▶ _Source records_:
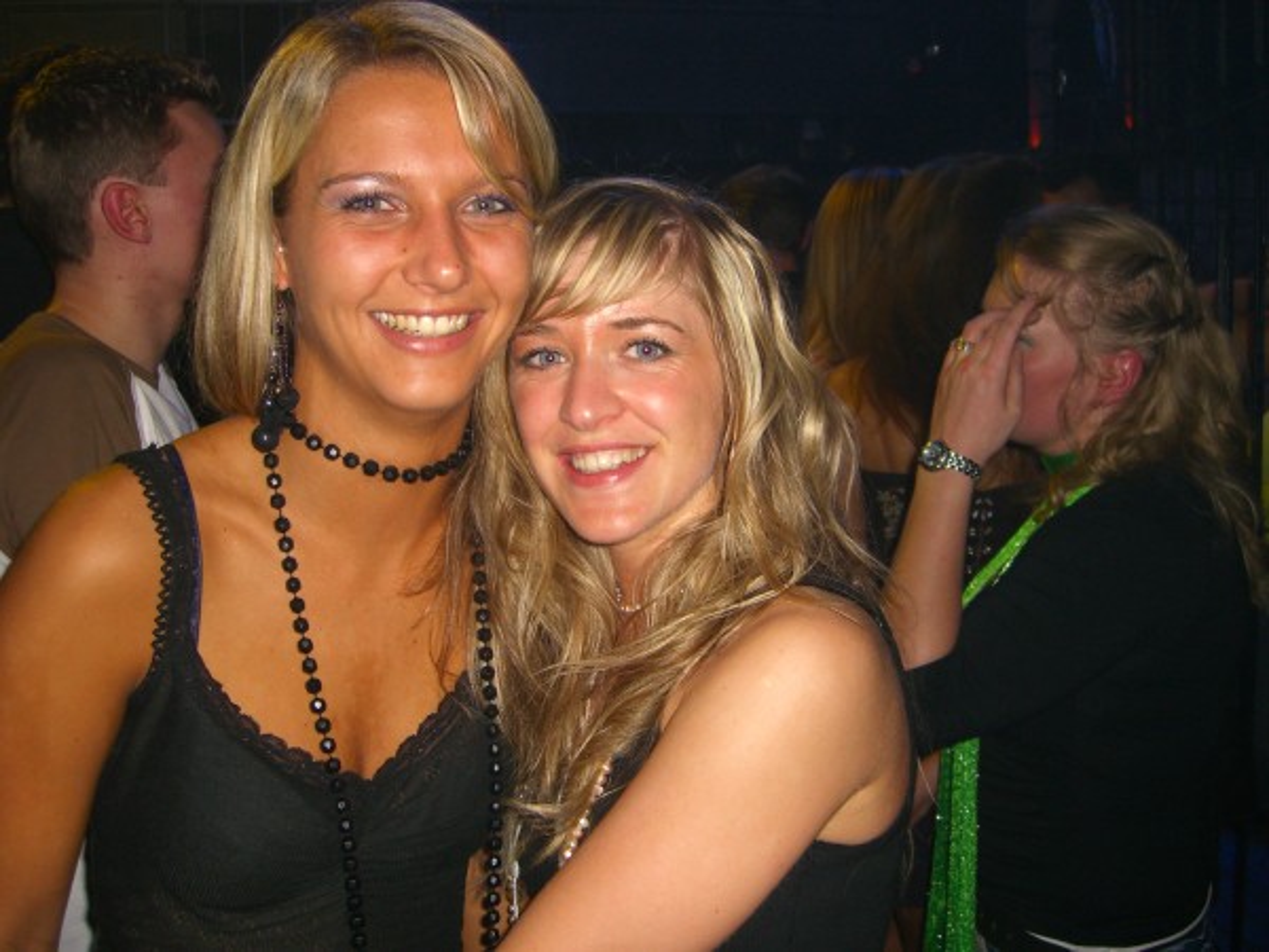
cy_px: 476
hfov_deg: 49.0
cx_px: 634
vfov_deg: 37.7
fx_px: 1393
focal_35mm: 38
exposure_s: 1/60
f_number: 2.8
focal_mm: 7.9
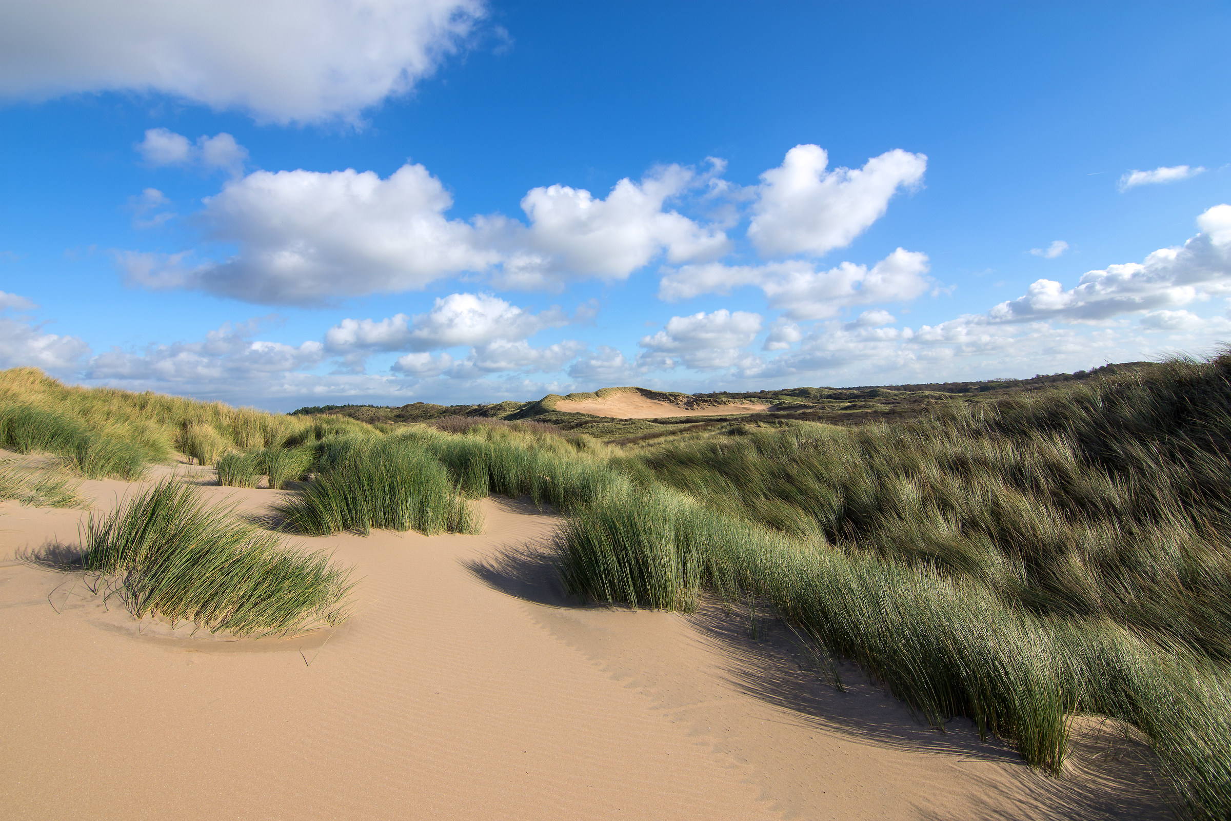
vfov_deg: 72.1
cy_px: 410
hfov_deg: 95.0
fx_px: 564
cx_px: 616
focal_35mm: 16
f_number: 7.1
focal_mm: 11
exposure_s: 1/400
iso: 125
* * *
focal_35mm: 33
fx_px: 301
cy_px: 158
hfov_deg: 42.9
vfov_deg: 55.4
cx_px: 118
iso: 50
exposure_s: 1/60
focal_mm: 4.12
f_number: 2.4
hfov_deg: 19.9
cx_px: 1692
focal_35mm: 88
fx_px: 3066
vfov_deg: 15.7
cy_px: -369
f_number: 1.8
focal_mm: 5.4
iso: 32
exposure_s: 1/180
--
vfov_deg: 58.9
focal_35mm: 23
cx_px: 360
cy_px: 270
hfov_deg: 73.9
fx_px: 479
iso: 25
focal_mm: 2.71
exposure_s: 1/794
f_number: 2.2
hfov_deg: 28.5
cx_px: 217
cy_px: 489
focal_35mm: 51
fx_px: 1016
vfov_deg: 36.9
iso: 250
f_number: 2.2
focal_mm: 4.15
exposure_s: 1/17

▶ _Instructions to follow_: Could you reproduce exactly the lines of the entries above, from the one with "exposure_s: 1/794" through the one with "exposure_s: 1/17", and nothing else?

▶ _Task answer_:
exposure_s: 1/794
f_number: 2.2
hfov_deg: 28.5
cx_px: 217
cy_px: 489
focal_35mm: 51
fx_px: 1016
vfov_deg: 36.9
iso: 250
f_number: 2.2
focal_mm: 4.15
exposure_s: 1/17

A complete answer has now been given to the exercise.